Говоря коротко, все свое состояние Лазарев завещал дочери, а опекуном назначил адвоката Иосифа Сташевича.
Марина получила весьма щедрое содержание, но только до тех пор, пока не выйдет замуж. Причем Луиза становилась наследницей не только отца, но и бабушки.
Елизавета Михайловна была весьма состоятельной дамой, и ее деньги, а также недвижимость, включая дом в Ницце и несколько автомобилей, коллекцию ювелирных украшений и старинных камей — все это переходило к Луизе.
Когда Сташевич закончил читать, мы все как по команде уставились на девочку.
Наследница сидела, болтая ногами и, высунув кончик языка, сосредоточенно руководила жизнью нарисованного кота.
— Вы заранее знали, так? — хрипло спросила Марина, с ненавистью глядя на адвоката.
Сташевич поддернул белоснежную манжету рубашки, выдержал паузу и с достоинством ответил:
— Разумеется, я помогал Леониду Андреевичу в составлении этого документа. Точнее, консультировал.
Юрист выдержал еще одну паузу — на этот раз очень долгую.
Молчание в комнате сделалось раскаленным.
— Так что, если вы полагаете оспорить завещание вашего мужа, не тратьте понапрасну время.
Мне показалось или в голосе Сташевича звучало неприкрытое злорадство?
Вдова резко встала:
— Я найму лучших законников этом городе. Мы оспорим завещание.
— Лучший законник в этом городе перед вами, — ласково глядя на вдову, произнес Сташевич. — Деточка, не тратьте время. Примите последнюю волю вашего мужа как данность. Живите спокойно, наслаждайтесь жизнью. Растите дочку.
Марина опустилась в кресло.
— Я знаю, что вы обо мне думаете. «Да кто она такая? Что о себе воображает? Она никто, просто гопница, которой посчастливилось подцепить банкира на одну ночь и счастливо забеременеть в эту единственную встречу!»
Вообще-то именно так все вокруг и думали. Я удивилась, насколько точно Марина высказала наши общие с адвокатом мысли.
Госпожа Лазарева в упор смотрела на адвоката.
Было видно, что в ее мозгу происходит непривычная сложная работа.
Вдова пытается придумать, как обойти закон и найти выход из катастрофической ситуации. Хотя почему же катастрофической?

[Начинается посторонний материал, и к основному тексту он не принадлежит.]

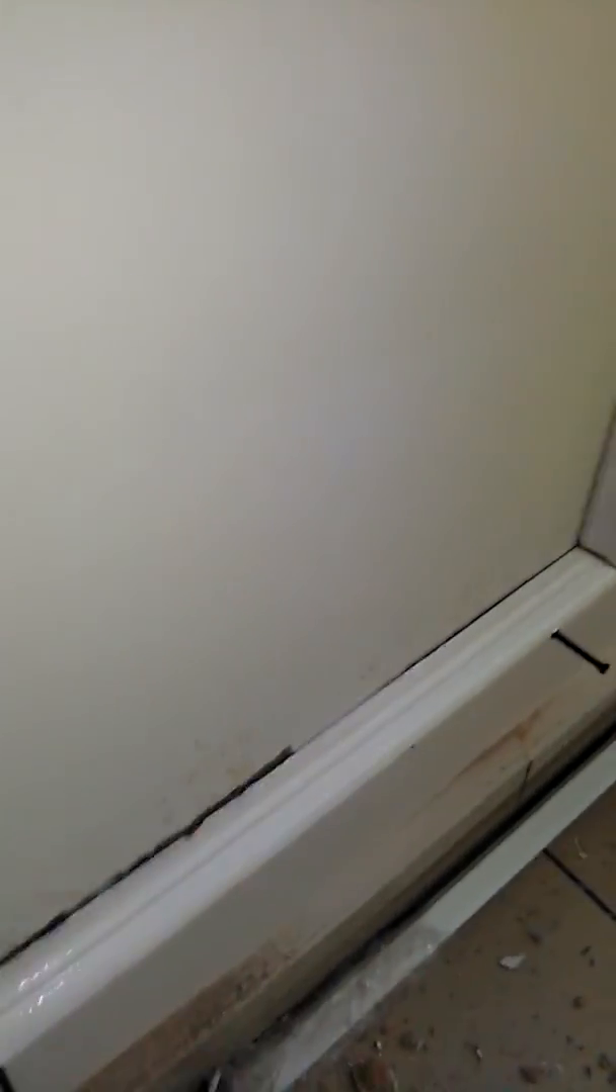There is not a single place where there is level wall but some places I mean like this it's too much too much gap.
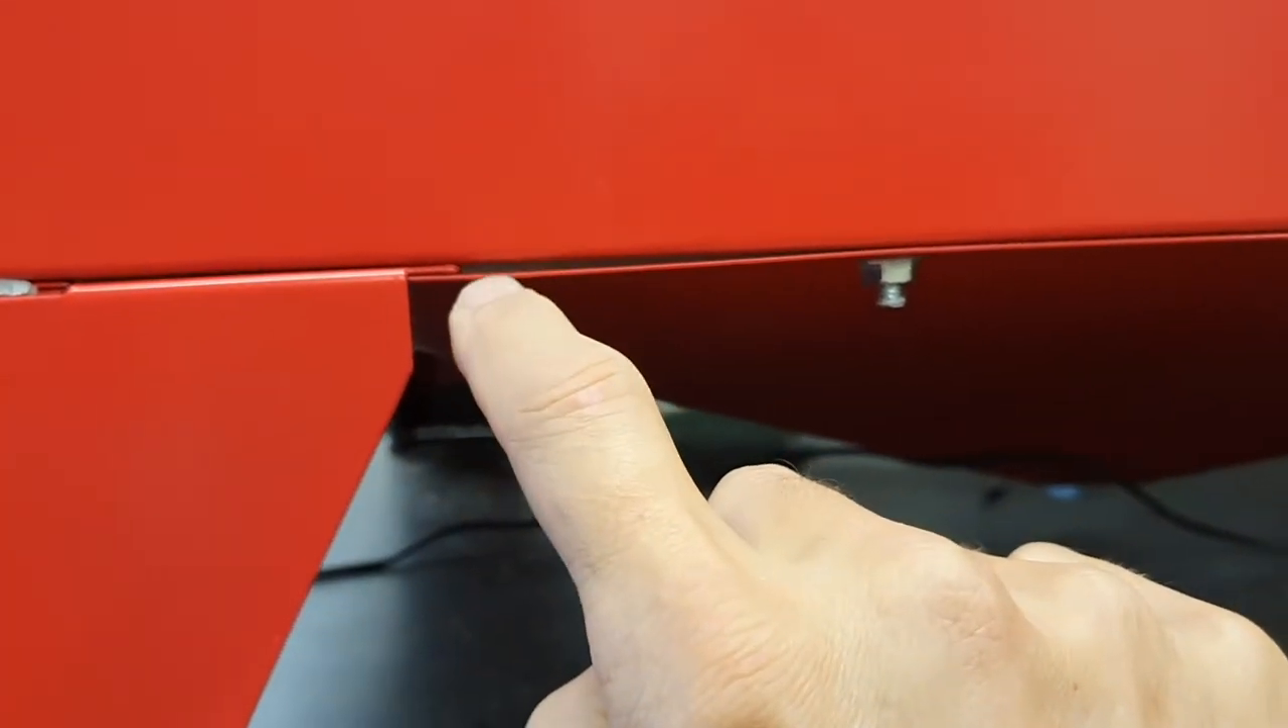Straight out of the factory you can see they've assembled it with the reservoir here underneath the legs so what happens is you get this gap in here.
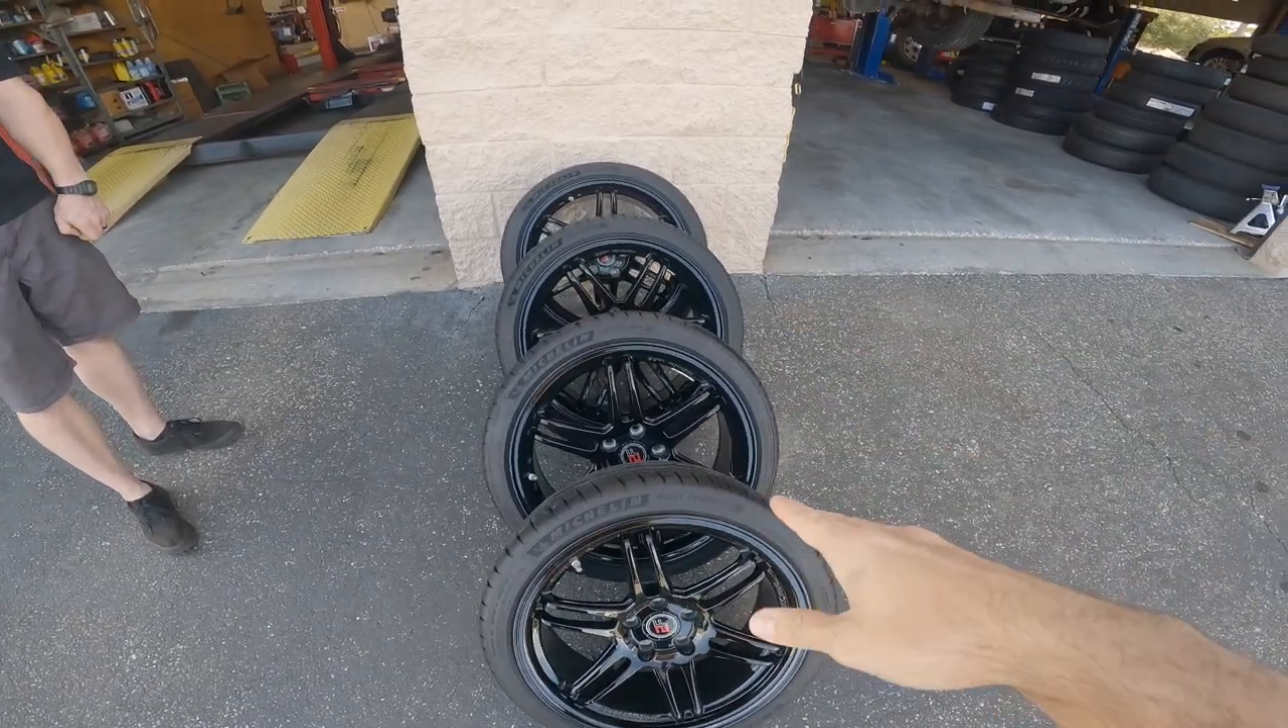Rubber is mounted on the wheels. Everything is mounted and balanced.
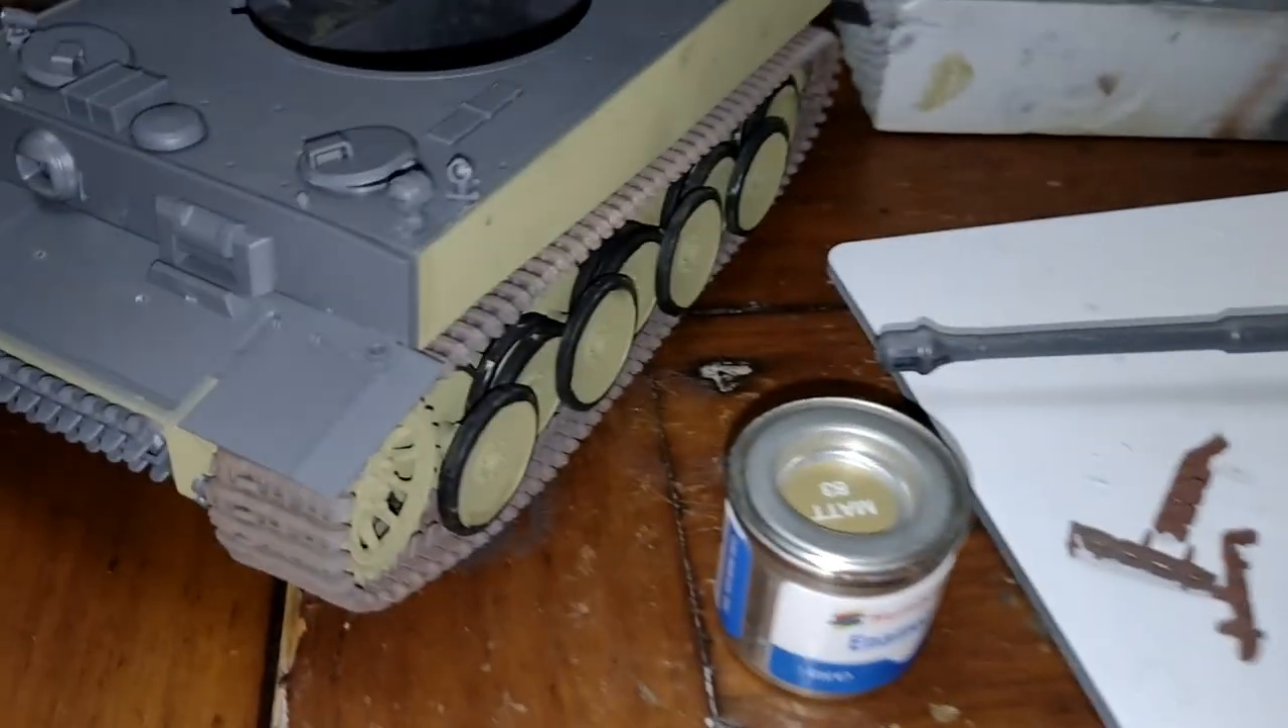So I've put the track on as well now.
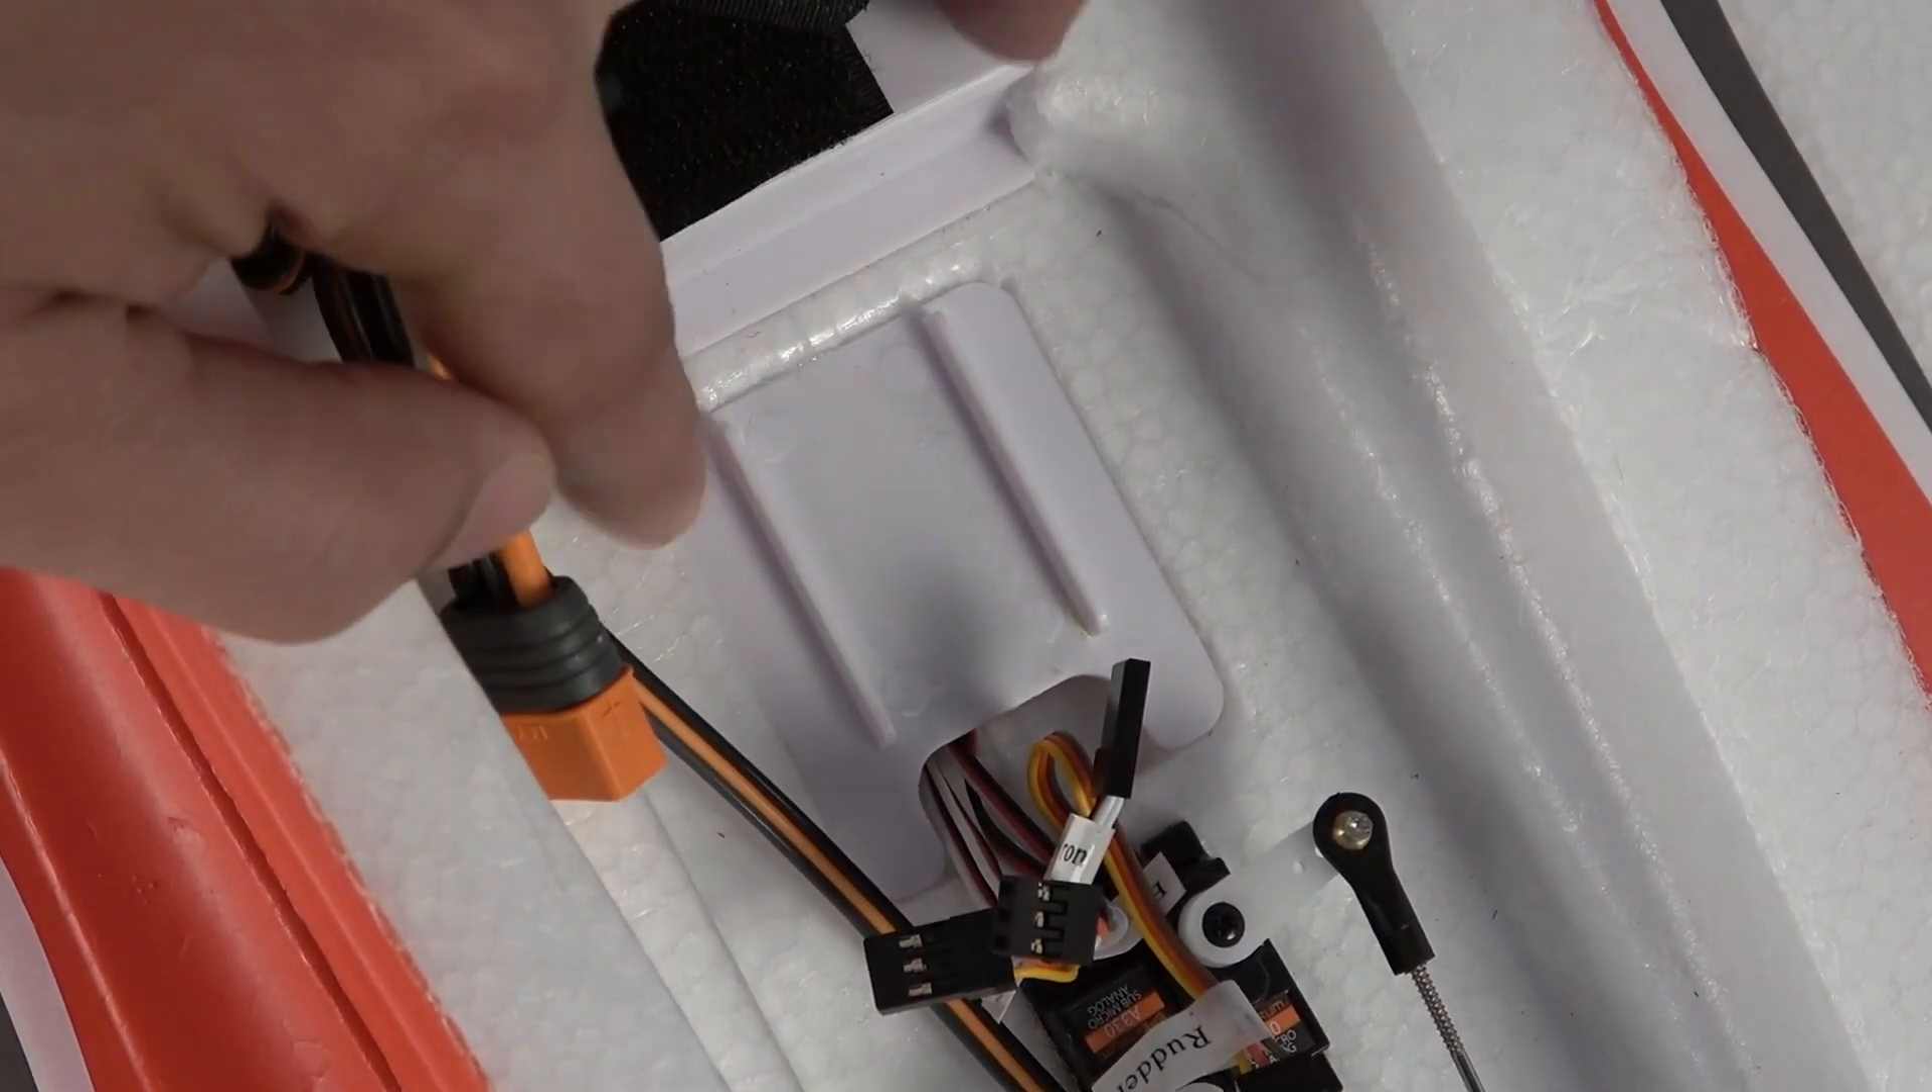All right so at this point we've got the um the mounting plate for the receiver is reinstalled.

Покойный банкир назначил Марине весьма солидное содержание.
На эти деньги она сможет вполне благополучно жить до конца своих дней, а до этого момента еще очень далеко.
Сколько лет Марине? Двадцать четыре — двадцать пять, никак не больше.
Другая на ее месте была бы довольна, что больше не нужно ни о чем волноваться — живи себе, радуйся, расти дочку, именно это и посоветовал многоопытный Сташевич.